ECLI:NL:RBDHA:2021:2500
Rechtbank Den Haag
- Voorlopige voorziening
- B.F.Th. de Roos
- Rechtspraak.nl
Afwijzing verzoek voorlopige voorziening asielaanvraag
In deze zaak heeft de voorzieningenrechter van de Rechtbank Den Haag op 4 maart 2021 uitspraak gedaan in een verzoek om een voorlopige voorziening in het kader van een asielaanvraag. De verzoeker, vertegenwoordigd door zijn gemachtigde mr. K.P.E. van Tulden, had beroep ingesteld tegen een besluit van de staatssecretaris van Justitie en Veiligheid, die de asielaanvraag op 29 december 2020 had afgewezen als kennelijk ongegrond. Tijdens de zitting, die plaatsvond in Breda, is verzoeker niet verschenen, terwijl de staatssecretaris zich liet vertegenwoordigen door mr. E. van Hoof.

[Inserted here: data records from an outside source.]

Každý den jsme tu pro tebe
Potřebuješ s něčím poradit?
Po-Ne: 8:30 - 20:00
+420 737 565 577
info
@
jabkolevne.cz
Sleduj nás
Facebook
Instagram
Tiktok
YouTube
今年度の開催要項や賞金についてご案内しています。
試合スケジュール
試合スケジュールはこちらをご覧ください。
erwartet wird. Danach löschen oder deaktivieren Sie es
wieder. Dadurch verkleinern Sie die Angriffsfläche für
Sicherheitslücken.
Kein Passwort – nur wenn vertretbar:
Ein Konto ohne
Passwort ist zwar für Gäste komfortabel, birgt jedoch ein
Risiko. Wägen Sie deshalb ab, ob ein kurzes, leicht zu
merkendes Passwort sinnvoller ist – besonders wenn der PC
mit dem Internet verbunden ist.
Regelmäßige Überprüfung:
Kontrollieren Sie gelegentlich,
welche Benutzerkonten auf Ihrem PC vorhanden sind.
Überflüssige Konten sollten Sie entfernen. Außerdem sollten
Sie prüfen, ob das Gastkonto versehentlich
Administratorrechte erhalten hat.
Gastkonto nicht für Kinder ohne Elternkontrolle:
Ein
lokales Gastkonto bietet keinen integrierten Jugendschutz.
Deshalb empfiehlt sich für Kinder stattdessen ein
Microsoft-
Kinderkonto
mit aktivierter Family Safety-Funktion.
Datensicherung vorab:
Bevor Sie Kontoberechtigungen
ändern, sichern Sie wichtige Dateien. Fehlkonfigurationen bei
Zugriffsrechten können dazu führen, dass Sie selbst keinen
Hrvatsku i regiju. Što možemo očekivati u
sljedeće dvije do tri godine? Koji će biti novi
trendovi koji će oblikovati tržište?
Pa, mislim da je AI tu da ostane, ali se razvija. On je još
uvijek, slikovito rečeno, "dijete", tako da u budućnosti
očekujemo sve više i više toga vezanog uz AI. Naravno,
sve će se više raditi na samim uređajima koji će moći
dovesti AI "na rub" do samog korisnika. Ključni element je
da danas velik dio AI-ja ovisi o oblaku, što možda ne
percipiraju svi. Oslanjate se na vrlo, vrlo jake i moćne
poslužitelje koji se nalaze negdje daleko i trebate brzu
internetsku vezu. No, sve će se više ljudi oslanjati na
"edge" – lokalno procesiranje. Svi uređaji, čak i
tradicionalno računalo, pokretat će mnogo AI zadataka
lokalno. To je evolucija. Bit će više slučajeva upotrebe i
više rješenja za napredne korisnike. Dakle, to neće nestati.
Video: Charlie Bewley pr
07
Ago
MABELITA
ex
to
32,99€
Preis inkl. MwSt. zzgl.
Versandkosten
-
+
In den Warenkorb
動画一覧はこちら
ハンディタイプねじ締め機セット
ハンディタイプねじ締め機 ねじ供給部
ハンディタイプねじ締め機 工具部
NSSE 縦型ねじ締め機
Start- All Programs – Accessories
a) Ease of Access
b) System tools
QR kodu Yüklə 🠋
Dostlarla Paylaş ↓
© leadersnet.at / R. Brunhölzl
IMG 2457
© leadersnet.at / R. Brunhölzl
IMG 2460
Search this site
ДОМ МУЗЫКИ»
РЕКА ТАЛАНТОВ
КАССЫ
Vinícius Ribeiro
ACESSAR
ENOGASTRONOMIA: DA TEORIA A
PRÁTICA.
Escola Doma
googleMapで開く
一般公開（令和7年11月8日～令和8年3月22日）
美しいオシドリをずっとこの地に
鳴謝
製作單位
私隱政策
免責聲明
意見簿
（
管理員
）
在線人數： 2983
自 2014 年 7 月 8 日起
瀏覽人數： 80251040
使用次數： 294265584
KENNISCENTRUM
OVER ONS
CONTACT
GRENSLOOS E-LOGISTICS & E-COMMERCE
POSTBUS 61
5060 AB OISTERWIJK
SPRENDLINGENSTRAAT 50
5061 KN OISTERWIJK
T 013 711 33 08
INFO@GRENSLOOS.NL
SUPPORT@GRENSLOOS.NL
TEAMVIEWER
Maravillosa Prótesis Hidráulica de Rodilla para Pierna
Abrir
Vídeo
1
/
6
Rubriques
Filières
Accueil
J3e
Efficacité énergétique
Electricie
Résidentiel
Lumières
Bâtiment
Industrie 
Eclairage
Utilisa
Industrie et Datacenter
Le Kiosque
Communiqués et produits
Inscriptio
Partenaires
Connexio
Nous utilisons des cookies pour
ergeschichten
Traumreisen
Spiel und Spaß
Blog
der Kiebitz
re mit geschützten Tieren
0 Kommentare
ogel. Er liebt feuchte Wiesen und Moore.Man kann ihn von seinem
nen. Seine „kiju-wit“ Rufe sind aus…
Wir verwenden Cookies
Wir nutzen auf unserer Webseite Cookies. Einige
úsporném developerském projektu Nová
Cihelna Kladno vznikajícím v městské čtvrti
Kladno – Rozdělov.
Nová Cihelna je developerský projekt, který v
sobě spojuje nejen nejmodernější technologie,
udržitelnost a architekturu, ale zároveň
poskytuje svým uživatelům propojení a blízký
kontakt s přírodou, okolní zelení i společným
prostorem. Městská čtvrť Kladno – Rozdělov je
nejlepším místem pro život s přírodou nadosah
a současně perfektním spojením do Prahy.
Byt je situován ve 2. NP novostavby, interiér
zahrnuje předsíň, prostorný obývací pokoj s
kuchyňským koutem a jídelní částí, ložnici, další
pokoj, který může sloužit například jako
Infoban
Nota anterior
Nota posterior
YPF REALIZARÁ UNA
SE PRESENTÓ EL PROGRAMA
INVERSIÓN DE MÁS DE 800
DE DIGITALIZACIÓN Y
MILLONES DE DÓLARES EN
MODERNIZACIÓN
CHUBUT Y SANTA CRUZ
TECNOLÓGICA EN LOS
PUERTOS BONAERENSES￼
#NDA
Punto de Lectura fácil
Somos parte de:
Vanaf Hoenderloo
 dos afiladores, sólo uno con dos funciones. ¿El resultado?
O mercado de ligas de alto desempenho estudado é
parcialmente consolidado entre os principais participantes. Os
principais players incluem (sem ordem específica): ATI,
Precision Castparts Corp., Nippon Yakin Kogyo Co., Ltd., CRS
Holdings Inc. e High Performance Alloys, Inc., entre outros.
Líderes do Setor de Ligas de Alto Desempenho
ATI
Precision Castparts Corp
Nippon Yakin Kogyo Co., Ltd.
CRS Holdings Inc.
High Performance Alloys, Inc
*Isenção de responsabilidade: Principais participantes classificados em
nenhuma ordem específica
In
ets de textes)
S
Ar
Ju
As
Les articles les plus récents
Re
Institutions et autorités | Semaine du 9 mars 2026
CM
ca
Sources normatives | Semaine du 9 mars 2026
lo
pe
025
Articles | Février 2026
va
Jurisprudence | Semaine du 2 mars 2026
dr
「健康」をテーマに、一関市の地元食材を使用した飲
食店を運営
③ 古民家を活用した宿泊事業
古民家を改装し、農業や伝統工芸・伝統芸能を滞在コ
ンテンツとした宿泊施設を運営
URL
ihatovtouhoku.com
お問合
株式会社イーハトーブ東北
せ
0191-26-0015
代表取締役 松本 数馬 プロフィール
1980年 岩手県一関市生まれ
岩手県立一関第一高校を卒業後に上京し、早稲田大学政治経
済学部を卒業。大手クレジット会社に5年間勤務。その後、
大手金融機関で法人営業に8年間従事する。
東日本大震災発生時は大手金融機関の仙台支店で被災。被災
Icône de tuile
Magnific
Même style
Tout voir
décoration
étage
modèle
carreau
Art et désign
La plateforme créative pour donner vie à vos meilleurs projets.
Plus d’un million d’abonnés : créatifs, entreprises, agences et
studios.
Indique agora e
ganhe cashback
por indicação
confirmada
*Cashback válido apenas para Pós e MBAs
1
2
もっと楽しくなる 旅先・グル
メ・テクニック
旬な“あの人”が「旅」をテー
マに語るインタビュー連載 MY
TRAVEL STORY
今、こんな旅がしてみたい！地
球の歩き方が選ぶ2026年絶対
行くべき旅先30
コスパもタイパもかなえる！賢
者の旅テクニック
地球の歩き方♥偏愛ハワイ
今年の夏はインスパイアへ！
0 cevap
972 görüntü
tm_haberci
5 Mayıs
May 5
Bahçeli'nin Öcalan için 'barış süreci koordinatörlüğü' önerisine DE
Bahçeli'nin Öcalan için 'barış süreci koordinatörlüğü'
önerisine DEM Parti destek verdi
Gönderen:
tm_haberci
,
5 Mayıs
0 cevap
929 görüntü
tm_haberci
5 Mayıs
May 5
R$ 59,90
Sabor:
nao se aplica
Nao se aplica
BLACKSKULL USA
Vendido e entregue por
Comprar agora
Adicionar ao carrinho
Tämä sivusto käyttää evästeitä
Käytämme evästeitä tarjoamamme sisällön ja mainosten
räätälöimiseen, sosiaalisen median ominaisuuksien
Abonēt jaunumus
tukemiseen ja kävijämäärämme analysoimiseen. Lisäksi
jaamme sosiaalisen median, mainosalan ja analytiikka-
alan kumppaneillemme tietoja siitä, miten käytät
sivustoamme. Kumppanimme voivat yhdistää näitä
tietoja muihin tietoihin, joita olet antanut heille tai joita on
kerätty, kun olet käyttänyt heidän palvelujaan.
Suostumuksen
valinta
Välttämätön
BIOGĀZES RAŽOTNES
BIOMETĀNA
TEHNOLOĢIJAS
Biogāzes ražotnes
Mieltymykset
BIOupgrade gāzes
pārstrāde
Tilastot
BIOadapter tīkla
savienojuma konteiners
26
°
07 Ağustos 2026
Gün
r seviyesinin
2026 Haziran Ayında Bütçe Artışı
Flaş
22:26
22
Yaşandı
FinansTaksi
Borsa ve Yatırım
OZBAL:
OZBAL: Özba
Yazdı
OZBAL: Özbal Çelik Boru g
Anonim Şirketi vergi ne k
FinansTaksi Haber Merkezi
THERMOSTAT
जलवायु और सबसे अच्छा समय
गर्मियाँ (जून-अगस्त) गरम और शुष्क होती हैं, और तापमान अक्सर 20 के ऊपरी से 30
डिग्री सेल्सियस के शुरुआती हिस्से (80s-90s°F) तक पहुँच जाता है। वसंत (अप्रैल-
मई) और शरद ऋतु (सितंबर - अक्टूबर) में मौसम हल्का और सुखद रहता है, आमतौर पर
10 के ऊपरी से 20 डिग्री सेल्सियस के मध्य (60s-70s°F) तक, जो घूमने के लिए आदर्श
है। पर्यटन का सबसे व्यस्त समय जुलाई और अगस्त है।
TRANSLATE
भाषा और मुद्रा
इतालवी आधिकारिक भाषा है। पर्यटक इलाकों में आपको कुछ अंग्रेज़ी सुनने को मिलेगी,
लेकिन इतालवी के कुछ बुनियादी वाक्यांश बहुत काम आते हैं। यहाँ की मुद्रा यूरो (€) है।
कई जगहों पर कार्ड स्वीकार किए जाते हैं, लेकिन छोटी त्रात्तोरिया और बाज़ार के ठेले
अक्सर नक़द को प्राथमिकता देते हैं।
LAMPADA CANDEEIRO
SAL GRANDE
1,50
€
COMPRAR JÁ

De voorzieningenrechter heeft na de behandeling van de zaak ter zitting onmiddellijk uitspraak gedaan. In de uitspraak werd het verzoek om een voorlopige voorziening afgewezen. De voorzieningenrechter overwoog dat er reeds een uitspraak was gedaan in een andere zaak (NL21.83) die betrekking had op het beroep van verzoeker, en dat dit de reden was om het verzoek om voorlopige voorziening af te wijzen. Daarnaast werd er geen aanleiding gezien voor een proceskostenveroordeling.
De uitspraak is openbaar uitgesproken en is bekendgemaakt op dezelfde dag. Tegen deze uitspraak staat geen hoger beroep of verzet open.